2006-01-06 1029 Lifestuff: == Paperclipping across the universe == http://home.greywulf.uk.to/images/paperclip_red.jpg I spent . . .

Paperclipping across the universe

I spent a fair chunk o’ yesterday coding in Ruby on Rails just to see how fun it is. Yeh, I’m geeky like that. Live with it :)

It started with a guy called Kyle. He had this idea of trading One Red Paperclip for something – anything – then carrying on all the way up to getting a house. He’s well on the way, too. The current offer is a trip to Yahk, British Colombia, and the offers he’s getting for it are quite amazing. Sometime in 2006, I’m pretty sure he’ll get his house.

Anyhow. A few days ago he posted up his next (but related) idea. One Red Paperclip, mark 2 – a site where anyone can go and create their own trade-chains. Folks could see what’s up for trade, make an offer, comment and generally join in the whole funky One Red Paperclip experience.
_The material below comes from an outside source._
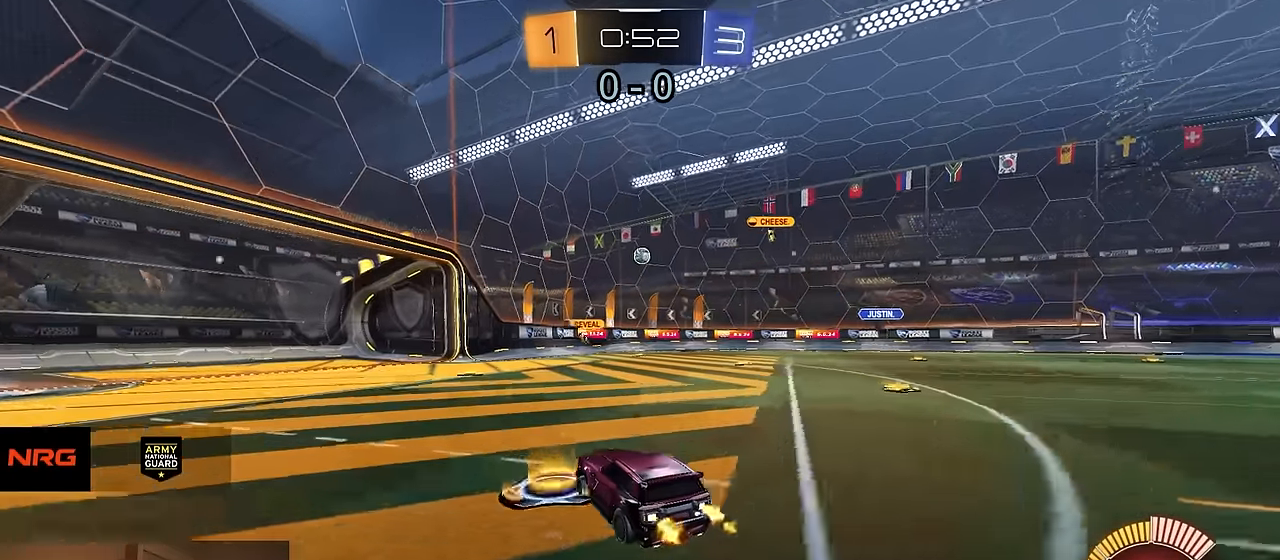
{"buttons": ["L2"], "left_stick": "center", "right_stick": "center", "events": [[66, "R2", "up"], [383, "L2", "down"], [400, "L1", "down"], [466, "L1", "up"]]}
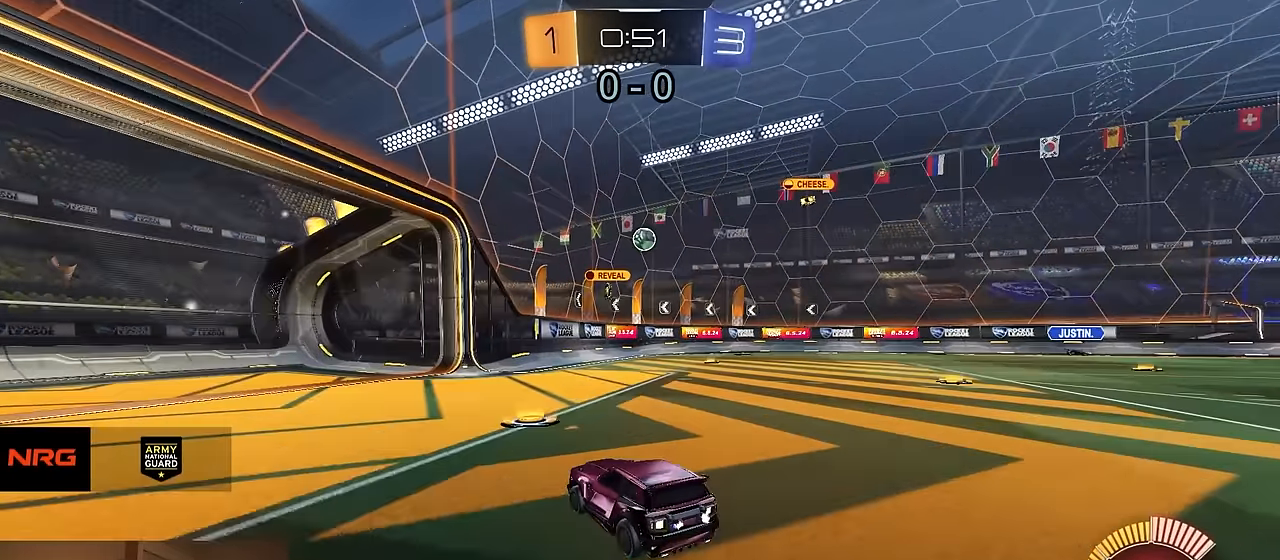
{"buttons": ["R2"], "left_stick": "right", "right_stick": "center", "events": [[16, "L2", "up"], [33, "left_stick", "right"], [50, "R2", "down"]]}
As an idea, it’s simple. Perfect, simple, immediately obvious and downright fun. I had to have a go.

Paperclippr is my humble attempt. I’d say that as a site it’s around 70% complete. Folks can sign up, put items up for trade, make offers and trade. There’s even an RSS feed of the latest items, which is nice. What’s missing is the last part. I need to write in the last bit of code that completes the trade, closes off the item and (optionally) creates the new trade item ready for the whole cycle to start over again. Oh, and there’s the sidebar to finish too, but that should be pretty straightforward.

What I found out though is that Ruby on Rails is fun to work with. It’s got a few ideosyncracies, especially when it comes to naming conventions for variables, database fields and arrays. Nothing too difficult though, and it does make the code very easy to read. First time I’ve used a language that understands plurals for variable names. Sheesh.

Overall though, Rails gets a thumbs up. Expect more Rails coding from me in future.

Update: The sidebar is done, and looks ok.

Session permissions are a pain in Ruby on Rails. If someone isn’t logged in, it’s a NULL session_id, and rubdy barfs badly on anything that’s NULL. So, you have to check for it. Everywhere. Why oh why it wan’t just silently log-and-continue (or just generate a warning) I’ll never know. But ah well, it’s easy to code around.